Gadamer memandang bahwa hermeneutika adalah seni bukan proses mekanis. Jika pemahaman adalah jiwa dari hermeneutika, maka pemahaman tidak dapat dijadikan pelengkap proses mekanis. Pemahaman dan hermeneutika hanya dapat diberlakukan sebagai suatu karya seni. Pemikirannya mengenai hermeneutika, salah satunya adalah konsep mengenai manusia yaitu, bildung atau kebudayaan, Sensus Communis atau pertimbangan praktis yangbaik, Sense Communis dan selera.
Gadamer menegaskan bahwa pemahaman adalah persoalan ontologis. Ia tidak menganggap hermeneutika sebagai metode, sebab baginya pemahaman yang benar adalah pemahaman yang mengarah pada tingkat ontologis bukan metodologis.
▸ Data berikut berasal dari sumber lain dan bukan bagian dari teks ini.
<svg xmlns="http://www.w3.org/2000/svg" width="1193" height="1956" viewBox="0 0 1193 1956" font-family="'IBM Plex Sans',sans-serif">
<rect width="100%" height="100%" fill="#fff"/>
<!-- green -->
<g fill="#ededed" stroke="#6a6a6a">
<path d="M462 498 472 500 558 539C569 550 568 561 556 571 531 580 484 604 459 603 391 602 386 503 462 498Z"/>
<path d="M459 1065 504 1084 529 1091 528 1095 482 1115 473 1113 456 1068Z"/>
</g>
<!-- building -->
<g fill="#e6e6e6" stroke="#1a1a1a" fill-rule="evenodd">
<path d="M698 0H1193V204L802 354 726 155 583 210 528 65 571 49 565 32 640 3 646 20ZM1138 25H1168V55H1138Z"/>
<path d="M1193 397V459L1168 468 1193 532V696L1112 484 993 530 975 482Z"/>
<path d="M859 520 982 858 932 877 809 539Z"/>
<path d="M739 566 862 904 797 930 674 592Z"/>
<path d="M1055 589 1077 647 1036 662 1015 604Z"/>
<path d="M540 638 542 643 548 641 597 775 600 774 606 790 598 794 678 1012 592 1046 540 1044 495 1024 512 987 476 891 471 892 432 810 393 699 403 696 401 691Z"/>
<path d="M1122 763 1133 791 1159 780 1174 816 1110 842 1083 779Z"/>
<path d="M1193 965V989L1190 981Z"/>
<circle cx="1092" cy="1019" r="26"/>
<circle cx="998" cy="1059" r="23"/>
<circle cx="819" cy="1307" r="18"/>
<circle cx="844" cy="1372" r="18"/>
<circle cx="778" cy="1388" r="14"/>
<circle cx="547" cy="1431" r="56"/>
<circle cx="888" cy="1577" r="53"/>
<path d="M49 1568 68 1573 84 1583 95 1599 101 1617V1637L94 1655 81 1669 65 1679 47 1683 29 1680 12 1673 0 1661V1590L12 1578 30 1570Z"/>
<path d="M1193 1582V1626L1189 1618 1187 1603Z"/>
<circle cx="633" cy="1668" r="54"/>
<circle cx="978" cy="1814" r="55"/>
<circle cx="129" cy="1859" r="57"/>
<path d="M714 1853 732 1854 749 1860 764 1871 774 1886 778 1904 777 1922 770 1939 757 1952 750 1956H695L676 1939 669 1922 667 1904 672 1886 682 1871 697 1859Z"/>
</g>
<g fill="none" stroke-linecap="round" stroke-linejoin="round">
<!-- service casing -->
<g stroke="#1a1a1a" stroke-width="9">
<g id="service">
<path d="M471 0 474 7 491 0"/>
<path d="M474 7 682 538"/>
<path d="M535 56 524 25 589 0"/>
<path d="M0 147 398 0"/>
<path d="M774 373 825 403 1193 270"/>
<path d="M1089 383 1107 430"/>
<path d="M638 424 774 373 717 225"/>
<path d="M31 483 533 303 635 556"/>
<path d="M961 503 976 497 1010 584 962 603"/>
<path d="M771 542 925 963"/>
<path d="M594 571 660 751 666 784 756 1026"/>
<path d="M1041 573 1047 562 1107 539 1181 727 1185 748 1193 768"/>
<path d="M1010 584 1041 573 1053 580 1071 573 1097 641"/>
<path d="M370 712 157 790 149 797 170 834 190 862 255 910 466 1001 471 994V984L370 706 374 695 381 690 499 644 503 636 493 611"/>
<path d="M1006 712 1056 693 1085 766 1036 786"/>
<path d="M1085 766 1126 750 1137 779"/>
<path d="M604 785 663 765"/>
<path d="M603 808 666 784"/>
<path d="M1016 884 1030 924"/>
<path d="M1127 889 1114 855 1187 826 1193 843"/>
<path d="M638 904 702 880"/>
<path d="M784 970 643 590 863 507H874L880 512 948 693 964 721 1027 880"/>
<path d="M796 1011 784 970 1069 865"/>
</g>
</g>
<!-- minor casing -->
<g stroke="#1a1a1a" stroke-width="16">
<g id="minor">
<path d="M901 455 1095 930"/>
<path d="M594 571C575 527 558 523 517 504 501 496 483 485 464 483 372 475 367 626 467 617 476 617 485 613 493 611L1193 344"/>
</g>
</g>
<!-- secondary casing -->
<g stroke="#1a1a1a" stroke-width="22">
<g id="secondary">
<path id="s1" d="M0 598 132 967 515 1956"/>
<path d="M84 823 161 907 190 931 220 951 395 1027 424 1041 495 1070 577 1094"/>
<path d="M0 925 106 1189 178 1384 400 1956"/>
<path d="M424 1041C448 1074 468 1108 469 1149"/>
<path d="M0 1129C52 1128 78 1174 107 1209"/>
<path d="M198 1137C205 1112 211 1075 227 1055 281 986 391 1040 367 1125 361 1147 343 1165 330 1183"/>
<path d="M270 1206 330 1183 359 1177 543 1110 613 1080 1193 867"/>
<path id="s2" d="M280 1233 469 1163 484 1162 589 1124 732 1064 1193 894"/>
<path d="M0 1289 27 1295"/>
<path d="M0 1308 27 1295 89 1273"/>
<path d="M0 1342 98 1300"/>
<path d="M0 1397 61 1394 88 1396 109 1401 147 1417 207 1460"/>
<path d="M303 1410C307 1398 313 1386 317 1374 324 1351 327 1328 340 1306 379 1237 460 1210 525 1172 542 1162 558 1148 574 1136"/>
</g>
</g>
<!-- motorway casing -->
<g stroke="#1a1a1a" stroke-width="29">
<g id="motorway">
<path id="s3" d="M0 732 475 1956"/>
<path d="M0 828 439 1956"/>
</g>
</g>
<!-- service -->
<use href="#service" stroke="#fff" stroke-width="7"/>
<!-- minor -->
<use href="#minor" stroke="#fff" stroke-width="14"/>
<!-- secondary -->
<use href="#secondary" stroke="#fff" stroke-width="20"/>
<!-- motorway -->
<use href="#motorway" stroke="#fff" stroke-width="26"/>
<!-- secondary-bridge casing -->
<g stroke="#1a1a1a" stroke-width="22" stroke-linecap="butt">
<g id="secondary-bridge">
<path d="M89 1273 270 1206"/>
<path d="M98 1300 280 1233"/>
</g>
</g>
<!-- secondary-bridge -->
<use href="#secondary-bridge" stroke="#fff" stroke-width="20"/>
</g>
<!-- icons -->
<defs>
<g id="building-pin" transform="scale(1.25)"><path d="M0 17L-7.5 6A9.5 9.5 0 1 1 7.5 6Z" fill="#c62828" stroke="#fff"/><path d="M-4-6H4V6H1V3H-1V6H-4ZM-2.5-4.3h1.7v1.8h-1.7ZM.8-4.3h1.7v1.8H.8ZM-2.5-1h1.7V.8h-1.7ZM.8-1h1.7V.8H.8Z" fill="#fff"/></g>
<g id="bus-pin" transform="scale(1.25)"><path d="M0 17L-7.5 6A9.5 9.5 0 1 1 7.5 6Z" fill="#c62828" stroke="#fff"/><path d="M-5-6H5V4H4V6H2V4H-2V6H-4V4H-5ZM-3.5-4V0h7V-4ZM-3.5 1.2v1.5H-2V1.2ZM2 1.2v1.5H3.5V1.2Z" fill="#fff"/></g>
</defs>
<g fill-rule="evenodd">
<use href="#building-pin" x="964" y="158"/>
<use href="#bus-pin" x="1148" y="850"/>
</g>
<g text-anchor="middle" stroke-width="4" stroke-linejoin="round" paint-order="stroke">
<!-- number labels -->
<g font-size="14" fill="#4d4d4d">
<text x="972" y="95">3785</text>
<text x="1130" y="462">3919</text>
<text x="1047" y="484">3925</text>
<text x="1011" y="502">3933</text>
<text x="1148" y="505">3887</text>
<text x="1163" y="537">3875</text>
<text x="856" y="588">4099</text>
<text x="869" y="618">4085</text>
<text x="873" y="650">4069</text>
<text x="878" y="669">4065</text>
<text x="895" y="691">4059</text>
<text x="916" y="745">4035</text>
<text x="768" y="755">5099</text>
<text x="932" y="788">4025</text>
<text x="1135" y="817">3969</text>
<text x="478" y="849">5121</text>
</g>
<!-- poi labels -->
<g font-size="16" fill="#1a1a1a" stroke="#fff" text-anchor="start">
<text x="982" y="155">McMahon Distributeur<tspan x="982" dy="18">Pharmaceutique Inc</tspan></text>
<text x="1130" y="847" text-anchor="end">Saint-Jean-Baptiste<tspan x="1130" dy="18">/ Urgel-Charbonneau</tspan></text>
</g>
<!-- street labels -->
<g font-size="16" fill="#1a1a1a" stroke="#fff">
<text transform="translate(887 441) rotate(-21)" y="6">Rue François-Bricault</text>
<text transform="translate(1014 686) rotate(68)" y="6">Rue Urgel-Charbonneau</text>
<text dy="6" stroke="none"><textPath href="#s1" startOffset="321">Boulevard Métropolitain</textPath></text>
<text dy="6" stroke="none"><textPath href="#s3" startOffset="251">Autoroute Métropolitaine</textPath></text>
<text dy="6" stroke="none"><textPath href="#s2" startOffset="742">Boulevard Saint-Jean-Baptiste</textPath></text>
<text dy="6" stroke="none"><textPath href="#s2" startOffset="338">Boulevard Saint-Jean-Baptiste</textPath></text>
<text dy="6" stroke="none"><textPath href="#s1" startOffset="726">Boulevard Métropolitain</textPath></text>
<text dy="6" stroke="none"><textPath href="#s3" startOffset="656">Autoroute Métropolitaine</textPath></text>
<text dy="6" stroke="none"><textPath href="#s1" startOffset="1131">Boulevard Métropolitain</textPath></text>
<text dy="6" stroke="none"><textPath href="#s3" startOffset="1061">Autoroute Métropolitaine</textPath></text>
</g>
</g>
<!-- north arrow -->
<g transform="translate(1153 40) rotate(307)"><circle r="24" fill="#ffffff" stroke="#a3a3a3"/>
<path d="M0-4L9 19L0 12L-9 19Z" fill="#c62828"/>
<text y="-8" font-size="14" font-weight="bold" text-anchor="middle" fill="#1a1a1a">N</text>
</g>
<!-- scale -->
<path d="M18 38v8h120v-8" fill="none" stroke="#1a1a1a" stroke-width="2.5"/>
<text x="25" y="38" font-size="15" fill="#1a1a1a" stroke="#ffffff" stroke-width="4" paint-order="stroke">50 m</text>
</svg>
Artinya kebenaran dapat dicapai bukan melalui metode tapi melalui dialektika, dimana lebih banyak pertanyaan dapat diajukan. Dan ini disebut filsafat praktis. Gadamer melontarkan konsep “pengalaman” historis dan dialektis, di mana pengetahuan bukan merupakan bias persepsi semata tetapi merupakan kejadian, peristiwa, perjumpaan. Gadamer menegaskan makna bukanlah dihasilkan oleh interioritas individu tetapi dari wawasan-wawasan sejarah yang saling terkait yang mengkondisikan pengalaman individu. Gadamer mempertahankan dimensi sejarah hidup pembaca.
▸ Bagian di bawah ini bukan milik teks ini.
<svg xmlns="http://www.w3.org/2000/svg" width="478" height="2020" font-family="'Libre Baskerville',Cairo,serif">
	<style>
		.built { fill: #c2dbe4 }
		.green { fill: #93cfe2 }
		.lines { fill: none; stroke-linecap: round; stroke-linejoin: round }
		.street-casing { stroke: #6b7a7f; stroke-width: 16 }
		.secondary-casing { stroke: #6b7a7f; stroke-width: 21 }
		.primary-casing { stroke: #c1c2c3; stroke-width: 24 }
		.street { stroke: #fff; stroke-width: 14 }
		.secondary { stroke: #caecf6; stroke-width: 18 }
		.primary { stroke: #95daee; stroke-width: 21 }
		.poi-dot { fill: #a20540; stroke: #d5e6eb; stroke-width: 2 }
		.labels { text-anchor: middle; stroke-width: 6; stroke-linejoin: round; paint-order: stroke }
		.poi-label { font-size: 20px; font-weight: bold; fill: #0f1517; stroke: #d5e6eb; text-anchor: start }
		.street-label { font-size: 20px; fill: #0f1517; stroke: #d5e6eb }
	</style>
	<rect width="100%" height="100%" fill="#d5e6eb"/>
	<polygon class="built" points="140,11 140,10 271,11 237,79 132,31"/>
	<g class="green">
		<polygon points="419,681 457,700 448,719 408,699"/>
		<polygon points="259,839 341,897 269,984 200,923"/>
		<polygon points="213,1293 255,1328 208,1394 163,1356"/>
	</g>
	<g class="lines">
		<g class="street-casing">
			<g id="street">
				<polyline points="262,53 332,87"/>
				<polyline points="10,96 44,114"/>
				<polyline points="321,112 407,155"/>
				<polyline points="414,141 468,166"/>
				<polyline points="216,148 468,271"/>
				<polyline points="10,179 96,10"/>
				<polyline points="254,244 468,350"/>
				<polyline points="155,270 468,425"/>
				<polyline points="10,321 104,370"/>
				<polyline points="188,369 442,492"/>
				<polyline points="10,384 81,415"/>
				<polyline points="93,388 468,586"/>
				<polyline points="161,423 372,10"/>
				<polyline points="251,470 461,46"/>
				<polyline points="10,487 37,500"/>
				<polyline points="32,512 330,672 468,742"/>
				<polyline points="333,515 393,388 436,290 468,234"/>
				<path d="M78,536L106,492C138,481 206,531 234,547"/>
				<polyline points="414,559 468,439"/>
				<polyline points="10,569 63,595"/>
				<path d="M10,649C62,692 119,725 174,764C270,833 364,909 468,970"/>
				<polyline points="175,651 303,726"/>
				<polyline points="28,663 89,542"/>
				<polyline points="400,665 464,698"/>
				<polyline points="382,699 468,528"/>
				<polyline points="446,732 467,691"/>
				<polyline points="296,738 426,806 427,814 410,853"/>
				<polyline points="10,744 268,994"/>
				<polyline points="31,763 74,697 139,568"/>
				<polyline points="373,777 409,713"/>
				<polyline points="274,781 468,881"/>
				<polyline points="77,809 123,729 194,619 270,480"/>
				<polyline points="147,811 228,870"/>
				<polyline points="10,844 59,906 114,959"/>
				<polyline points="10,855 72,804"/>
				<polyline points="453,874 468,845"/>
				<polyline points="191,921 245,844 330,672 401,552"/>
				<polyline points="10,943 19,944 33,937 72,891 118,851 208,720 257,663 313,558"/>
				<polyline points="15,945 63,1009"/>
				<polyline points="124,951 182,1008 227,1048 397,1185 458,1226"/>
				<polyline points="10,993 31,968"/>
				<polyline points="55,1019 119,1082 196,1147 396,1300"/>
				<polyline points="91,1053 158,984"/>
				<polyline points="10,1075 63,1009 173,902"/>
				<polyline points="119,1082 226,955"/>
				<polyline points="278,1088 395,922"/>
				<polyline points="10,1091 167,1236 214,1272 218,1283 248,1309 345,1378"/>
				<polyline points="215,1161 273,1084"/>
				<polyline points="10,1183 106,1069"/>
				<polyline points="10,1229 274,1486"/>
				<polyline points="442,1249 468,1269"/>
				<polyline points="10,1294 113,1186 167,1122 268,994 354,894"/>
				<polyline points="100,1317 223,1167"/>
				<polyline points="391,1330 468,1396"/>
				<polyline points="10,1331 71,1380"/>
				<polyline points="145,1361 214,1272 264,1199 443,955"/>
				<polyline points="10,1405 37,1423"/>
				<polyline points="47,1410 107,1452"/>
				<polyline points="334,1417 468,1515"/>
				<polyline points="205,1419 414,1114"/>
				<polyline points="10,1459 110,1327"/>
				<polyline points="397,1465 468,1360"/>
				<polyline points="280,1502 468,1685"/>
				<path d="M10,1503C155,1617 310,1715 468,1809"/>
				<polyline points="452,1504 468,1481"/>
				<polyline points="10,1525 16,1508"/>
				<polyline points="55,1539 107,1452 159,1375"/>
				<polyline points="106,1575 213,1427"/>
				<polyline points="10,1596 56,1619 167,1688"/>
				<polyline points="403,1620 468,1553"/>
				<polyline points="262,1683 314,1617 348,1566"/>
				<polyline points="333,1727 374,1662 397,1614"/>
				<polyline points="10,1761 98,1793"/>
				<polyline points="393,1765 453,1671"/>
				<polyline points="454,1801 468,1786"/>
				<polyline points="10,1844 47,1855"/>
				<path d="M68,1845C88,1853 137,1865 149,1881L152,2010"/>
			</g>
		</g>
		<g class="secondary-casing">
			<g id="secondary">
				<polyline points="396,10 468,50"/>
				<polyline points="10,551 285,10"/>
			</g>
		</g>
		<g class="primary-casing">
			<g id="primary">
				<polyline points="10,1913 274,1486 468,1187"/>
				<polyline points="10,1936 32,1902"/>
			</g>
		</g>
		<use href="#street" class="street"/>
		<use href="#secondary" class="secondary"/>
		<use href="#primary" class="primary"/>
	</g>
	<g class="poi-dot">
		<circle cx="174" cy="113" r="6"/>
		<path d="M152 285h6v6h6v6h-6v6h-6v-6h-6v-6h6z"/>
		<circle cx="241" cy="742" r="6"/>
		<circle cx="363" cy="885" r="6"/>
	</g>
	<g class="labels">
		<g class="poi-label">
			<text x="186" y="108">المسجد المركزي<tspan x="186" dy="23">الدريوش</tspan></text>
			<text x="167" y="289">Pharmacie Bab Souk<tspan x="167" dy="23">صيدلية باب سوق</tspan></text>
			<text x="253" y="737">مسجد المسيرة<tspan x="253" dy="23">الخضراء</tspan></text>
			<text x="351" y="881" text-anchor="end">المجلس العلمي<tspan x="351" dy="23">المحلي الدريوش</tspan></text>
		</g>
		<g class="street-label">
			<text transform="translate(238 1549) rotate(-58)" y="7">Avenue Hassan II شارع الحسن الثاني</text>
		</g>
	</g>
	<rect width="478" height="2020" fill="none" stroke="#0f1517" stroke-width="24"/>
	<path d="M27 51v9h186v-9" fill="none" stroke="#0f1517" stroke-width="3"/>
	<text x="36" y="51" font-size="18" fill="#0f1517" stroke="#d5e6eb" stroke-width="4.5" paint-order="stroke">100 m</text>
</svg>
Filsafat hermeneutika Gadamer meniscayakan wujud kita berpijak pada asas hermeneutis, dan hermeneutika berpijak pada asas eksistensial manusia. Ia menolak segala bentuk kepastian dan meneruskan eksistensialisme Heidegger dengan titik tekan logika dialektik antara aku (pembaca) dan teks/karya. Dialektika itu mesti difahami secara eksistensialis, karena hakikatnya memahami teks itu sama dengan pemahaman kita atas diri dan wujud kita sendiri. Pada saat kita membaca suatu karya agung, ketika itu kita lantas menghadirkan pengalaman-pengalaman hidup kita di masa silam, sehingga melahirkan keseimbangan pemahaman atas diri kita sendiri. Proses dialektika memahami karya seni berdiri atas asas pertanyaan yang diajukan karya itu kepada kita; pertanyaan yang menjadi sebab karya itu ada.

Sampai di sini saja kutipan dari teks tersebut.